God also hath highly exalted him, and given him a name which is above every name: That at the name of Jesus every knee should bow ... And that every tongue should confess that Jesus Christ is Lord, to the glory of God the Father.

Philippians 2:9-11

Friday, August 26, 2011

T.Austin-Sparks and Local Church 5 - Features of a Local Church

In this article we'll look at what Sparks finally says on what he considers the essential features of a true local Church.

He says:

THE ESSENTIAL FEATURES OF A TRUE LOCAL CHURCH?

We are seeking to keep close and true to the overall principle that the Church -- universal and local -- is called to be an expression of Christ.
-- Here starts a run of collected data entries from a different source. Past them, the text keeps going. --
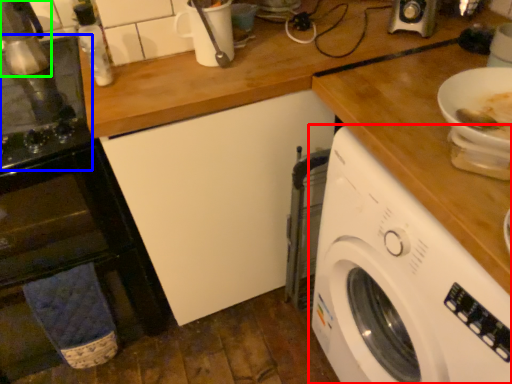
Question: Estimate the real-world distances between objects in this image. Which object is closer to washing machine (highlighted by a red box), appliance (highlighted by a blue box) or appliance (highlighted by a green box)?

Choices:
 (A) appliance
 (B) appliance

Answer: (A)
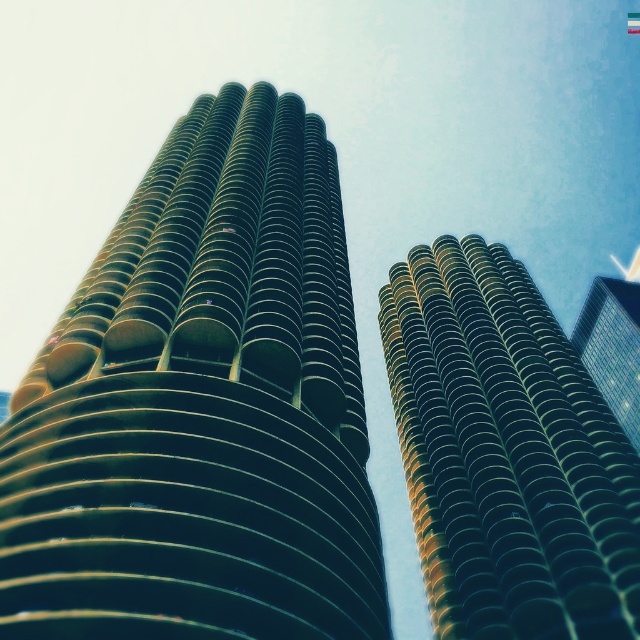
Question: Observing the image, what is the correct spatial positioning of green matte tower at center in reference to green glass skyscraper at right?

Choices:
 (A) right
 (B) left

Answer: (B)

Question: Which of the following is the farthest from the observer?

Choices:
 (A) (595, 362)
 (B) (218, 524)

Answer: (A)

Question: Which object appears closest to the camera in this image?

Choices:
 (A) green matte tower at center
 (B) green glass building at center

Answer: (A)

Question: Can you confirm if green matte tower at center is thinner than green glass skyscraper at right?

Choices:
 (A) no
 (B) yes

Answer: (B)

Question: Which object is closer to the camera taking this photo?

Choices:
 (A) green glass building at center
 (B) green matte tower at center
 (C) green glass skyscraper at right

Answer: (B)

Question: Can you confirm if green glass building at center is positioned to the left of green glass skyscraper at right?

Choices:
 (A) yes
 (B) no

Answer: (A)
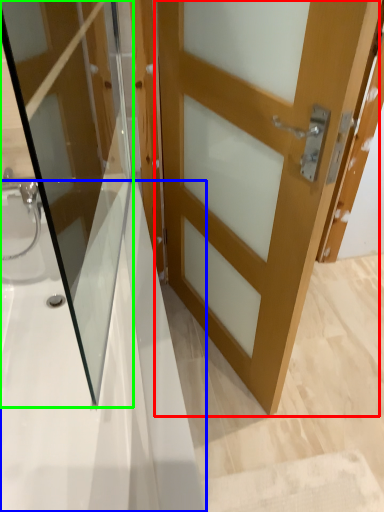
Question: Estimate the real-world distances between objects in this image. Which object is farther from door (highlighted by a red box), bath (highlighted by a blue box) or door (highlighted by a green box)?

Choices:
 (A) bath
 (B) door

Answer: (A)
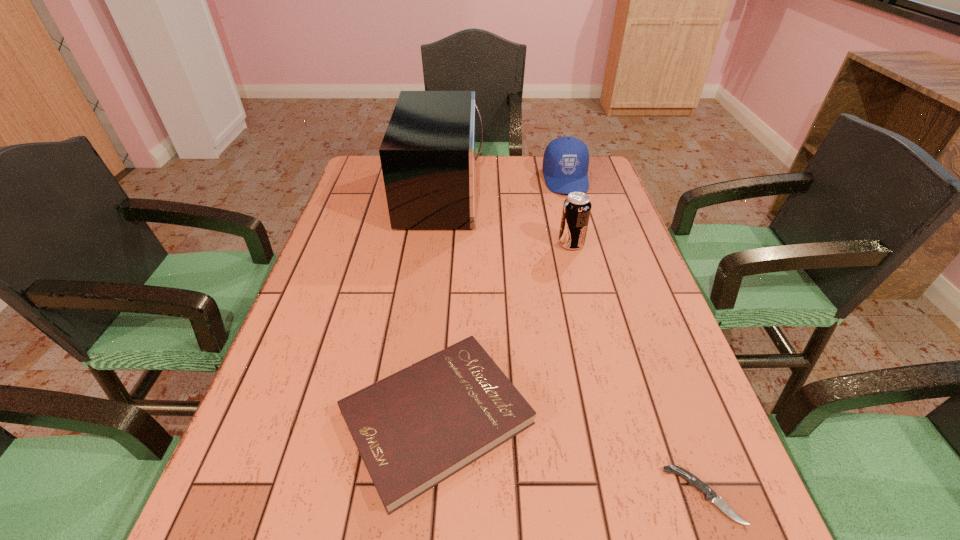
At what (x,y) coordinates should I click in order to perform the action: click on microwave oven that is at the far edge. Please return your answer as a coordinate pair (x, y). The height and width of the screenshot is (540, 960). Looking at the image, I should click on (428, 157).

The height and width of the screenshot is (540, 960). In order to click on cap located at the far edge in this screenshot , I will do pos(565,165).

Identify the location of object that is at the left edge. (414, 429).

Where is `soda can that is positioned at the right edge`? This screenshot has height=540, width=960. soda can that is positioned at the right edge is located at coordinates (576, 211).

This screenshot has width=960, height=540. I want to click on cap that is at the right edge, so click(x=565, y=165).

This screenshot has height=540, width=960. I want to click on pocketknife that is at the right edge, so click(x=710, y=495).

Locate an element on the screen. The image size is (960, 540). object that is at the far right corner is located at coordinates (565, 165).

Identify the location of vacant space at the far edge. Image resolution: width=960 pixels, height=540 pixels. (484, 187).

Image resolution: width=960 pixels, height=540 pixels. I want to click on vacant region at the left edge, so click(x=369, y=304).

Identify the location of vacant area at the right edge. (611, 273).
It is impossible to read the New Testament without seeing that the presence of Christ anywhere was the presence of

1. Heavenly light and power

This we have just indicated as the basis of His judgment of churches (in Revelation 1-3).

With Him it was not only the light of teaching or doctrine. It was teaching personified. There was the teaching incarnated in manhood. His teaching and His works were one. It was very practical light! It was light from another world. If the stars ruled the night they did so by the reflected light of the sun. If the churches are to have the power of truth it must be because they give a rebound of Christ upon human darkness. A local expression of Christ should mean that there is effective light, both for the Lord's people (the candlesticks) and for the world (the stars). The people who have contact with such a local church should feel the power of the teaching, should be affected by it, and it should be fruitful in them. This is not only a test, but it is a testimony to what the Lord has provided for. A people living in the good of the heavenly light received through that vessel? Is sin rebuked and exposed? Are sinners convicted? Do the perplexed get understanding in that presencing of Christ?

2. Heavenly life

The Lord said that His very coming into this world was "that they might have life". Therefore, His presence in a locality by means of the church there should mean that all who come and go register a heavenly livingness. Not just excitableness, noise, activity, etc., but a life which is not of this world. There are not dead forms and customs. There is nothing in a rut. Life is mediated by all that has a
place and a part. There is a spiritual lift as of resurrection life! No depression!

3. Heavenly food

Yet again, as we have seen earlier, the presence of Christ meant bread for the hungry. The very "compassion" of Christ meant that He could not bear to have people come hungry and go away the same. A true local expression of Christ will mean that that company of His people will have, not only enough for themselves, but the margin, or overflow to all the hungry -- spiritually hungry. That will be a house of bread where none ever fails to be fed. The food will not be just localized, but will be ministered to many beyond.

4. Heavenly fellowship

An impressive feature of Christ when personally present among men was the way He transcended the things which divide men in this world. He made no attempt to make everyone and everything uniform by organization, institution, denomination, class, category, forms, systems, etc. Every type and temperament, if free from prejudice and hypocrisy and of open heart and conscious of spiritual need, found a common ground of fellowship and oneness in Him. He just rose above the dividing things, and in response to Him people found that things which had separated them just vanished. Christ became their common ground.

Thus should it be in any local corporate expression of Christ. Questions of association, denomination, sect, tradition, etc., should not arise, but just vanish in the presence of the warmth of fellowship and entire occupation with Christ. The only effective way of true unity, heavenly fellowship, is that of the higher than earthly ground -- the love of heaven.

5. Heavenly order

All the four things which we have mentioned as characteristic of a true local expression of the Church and of Christ will be helped or hindered by the presence or absence of a heavenly, spiritual order. All appointments, positions, "offices", should be by the definite witness of the Holy Spirit; not by man's choosing, whether by others or by the person's ambition. As the result of much prayer by the church it should be manifest where anointing and gift rests, so that the function of those in any position of leadership should definitely mean that the church is inspired, strengthened and built up. Failing this heavenly order, there will exist an element of artificiality, a straining to make something and keep it going. The highest level of genius will fall far short of the smallest measure of Divine inspiration. It is this Divine inspiration that determines all Divine service and functions. There is no effort or strain where the anointing rests, but spontaneity and liberty and unction. Oil has ever been a symbol of the Holy Spirit, and where He is things should move as in oil.

This is not at all an impossible standard, but the normal expression of the Lordship and Headship of Christ.

What God requires He makes possible.

To me the key element talked about by Sparks is in the teaching being personified in a people. We are after all a people being read by all men. If we in deed personify, or have Christ manifested in our lives, it will be of great glory to Him on behalf of those doing the reading, as well as meet His purpose and demands for the reasons for the local Church in the first place, which is to embody Christ.